▶ _TRAVAIL À FAIRE_
Dans l'extrait sur l'élection de Marguerite Yourcenar à l'Académie française, combien de voix a-t-elle recueillies le jour du vote ?

Un jeune académicien d'une cinquantaine d'années, assez récemment élu, le 18 octobre 1973, Jean d’Ormesson, a eu à cœur de faire évoluer la situation. Il finit par convaincre Marguerite Yourcenar d’accepter d’être candidate. Elle n'était pas particulièrement emballée et malgré une œuvre immense, elle avait contre elle le fait d'être citoyenne américaine depuis 1947 et de résider sur l'île des Monts Déserts dans l’État du Maine. Le combat fut long et difficile et on ne peut pas dire que ce fut l'enthousiasme chez la majorité des académiciens, Jean Guitton osa "… en tant que femme elle a autre chose à faire que de siéger parmi quarante hommes". Mais ce combat finit par aboutir. L'auteur de "L’œuvre au noir" et des "Mémoires d'Hadrien" fut élu au premier tour, au troisième fauteuil, en remplacement de l'écrivain et critique littéraire Roger Caillois, mort le 21 décembre 1978. Troisième fauteuil qui eut précédemment de célèbres occupants, entre autres le critique Émile Faguet, l'homme politique Georges Clemenceau ou l'historien Jérôme Carcopino.
Le jour de l'élection, il y avait trente-six académiciens présents et la majorité absolue était de dix-neuf voix. Marguerite Yourcenar en recueillit 20, contre 12 à l'ornithologue Jean Dorst, zoologiste et alors directeur du Muséum d'histoire naturelle, il y eut aussi 3 bulletins marqués d'une croix et un bulletin blanc. Le lendemain de l'élection, Jean d'Ormesson écrira dans le Figaro "C'est une victoire de la littérature. Il n'y a pas de polémique dans cette formule, mais une constatation: Marguerite Yourcenar met fin définitivement au mythe de la littérature féminine. C'est un écrivain plus qu'une femme qui entre sous la Coupole". Avant de conclure "En faisant honneur à Marguerite Yourcenar, l'Académie française s'est fait honneur à elle-même". Et comme s'il avait encore été nécessaire de justifier cette élection, Kléber Haedens écrivait "Il est vrai que l'œuvre de Marguerite Yourcenar compose un ensemble qui inspire naturellement la révérence. Une biographie de Pindare, des romans avec des secondes versions et des éditions révisées, des essais, du théâtre, des poèmes en vers et en prose, des traductions d'Henry James et de Virginia Woolf, tout cela est bien remarquable, bien savant et bien distingué". Et il ne fut plus jamais possible de revenir en arrière, le 24 novembre 1988, l'helléniste Jacqueline de Romilly était la deuxième femme à entrer à l'Académie française. Certaines ont dû se présenter plusieurs fois avant d'être élues, tout comme les hommes… Et d'autres n'ont pas encore réussi, telles Frédérique Hébrard qui en 2001, dut s'effacer devant Angelo Rinaldi, Paule Constant en 2004 devant Alain Robbe-Grillet ou Catherine Hermary-Vieille en 2009 devant François Weyergans. Quant à Sylvie Germain, on lui préféra Xavier Darcos en 2013 et la même année, Dany Laferrière l'emporta sur Catherine Clément.

▶ _LISTE DES DONNÉES_
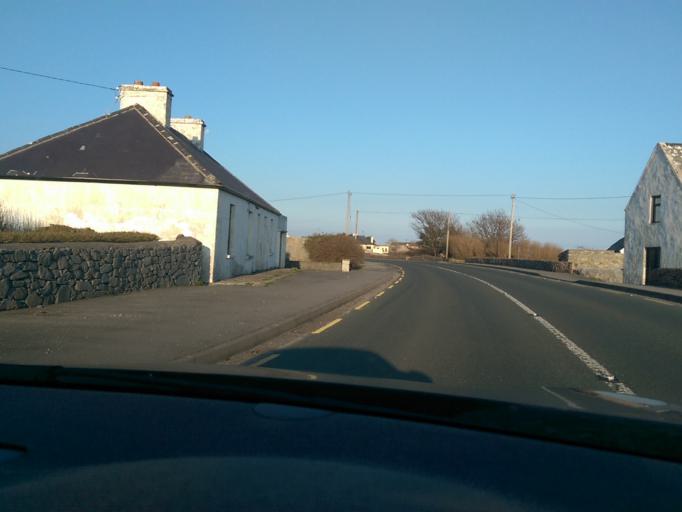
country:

--

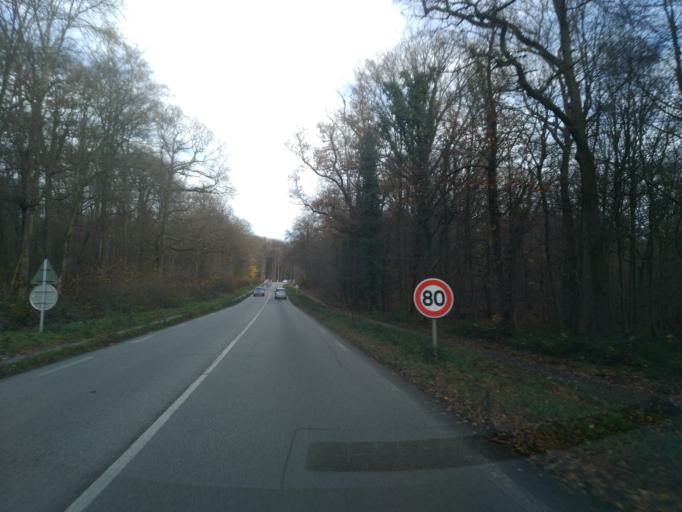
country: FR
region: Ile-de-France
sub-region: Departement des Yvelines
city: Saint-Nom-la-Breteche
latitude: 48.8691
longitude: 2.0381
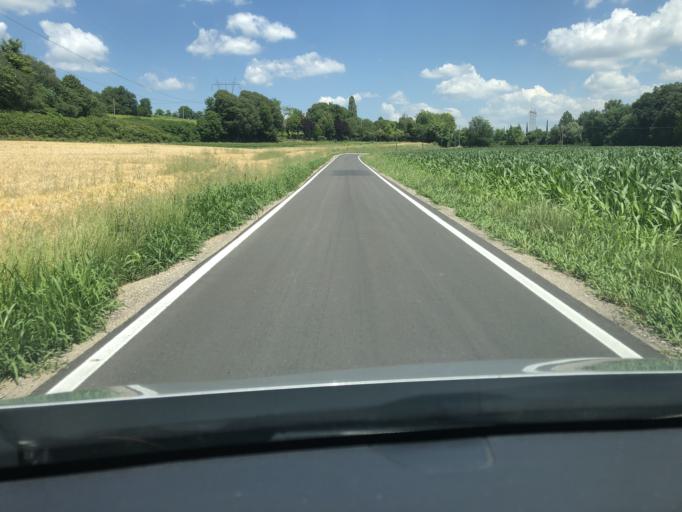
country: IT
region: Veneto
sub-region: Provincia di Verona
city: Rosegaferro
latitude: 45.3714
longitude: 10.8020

--

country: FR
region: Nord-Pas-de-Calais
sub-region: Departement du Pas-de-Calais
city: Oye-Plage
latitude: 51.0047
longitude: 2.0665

▶ _RÉPONSE_
Elle a recueilli 20 voix.